Veronica herself hadn’t been able to return to work since Sandy hit. She was a landscape designer at the Brooklyn Bridge Park, and with everything going on post-hurricane, there’d been no need for her to go to work. She’d been told to stay home, and now she and Stephen had been inside for days on end. She thought about it and then counted on her fingers. It was exactly a week ago Tuesday that Clay Richter had helped her son and had stayed the night in the guest room. It seemed longer to her.
She’d grown up in the house of a man who believed in preparation, like his father before him had, a vestigial leftover from colonial-days thinking in Trinidad, when life was uncertain and one had to always be ready to take whatever steps were necessary to maintain it. An aware mind and a preparedness mentality were some of the values that had attracted her to John, who was a survivalist in his own right.
She and Stephen had been protected from the civil unrest raging outside by her foresight in planning for emergencies. They had a generator, and they had always stockpiled food, and had acquired over the years, through self-education, the means to protect themselves from the kind of madness that had increasingly gripped the city. Still, she was getting antsy to get out of the house, and Stephen, too, was looking for diversion.
He was in the living room when the lights flashed and blinked out and the power died. He’d been watching on the laptop at that moment as a daredevil jumped out of a weather balloon and plunged over twenty-four miles toward the earth.
I wonder if he lived, is what Stephen thought as the computer and the room went dark. Strange, he thought. I wonder why the computer didn’t keep running on battery power?
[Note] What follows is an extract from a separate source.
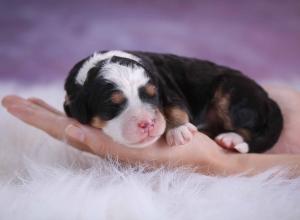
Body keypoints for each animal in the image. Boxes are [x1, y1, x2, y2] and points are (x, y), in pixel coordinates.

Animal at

The click of the lights and whirr of the winding-down machinery had been the first signs that there was trouble. Then Veronica heard an explosion down the street, followed by numerous collisions and grindings and blasts. Thinking about the laptop, and why the thing had just instantly shut down, Stephen had been the first to ask why the sounds of cars in the streets had stopped if only the electricity had shut down. Just as Veronica was about to answer, they heard a whistling grow above their heads.
Veronica ran to the door with Stephen just a foot behind her, and they stuck their heads out the door and saw in the space above their street an airplane crossing through the blue sky. It was spooky the way the craft simply hung in the air without the sound of engines whining as it made its descent. It was all Doppler Effect of gravity and the atmosphere pushing against the hunk of metal in the sky. The plane turned in a slow, lazy arc and settled into a pocket of air, which made the whooshing noise they’d heard as wind rushed around its wings.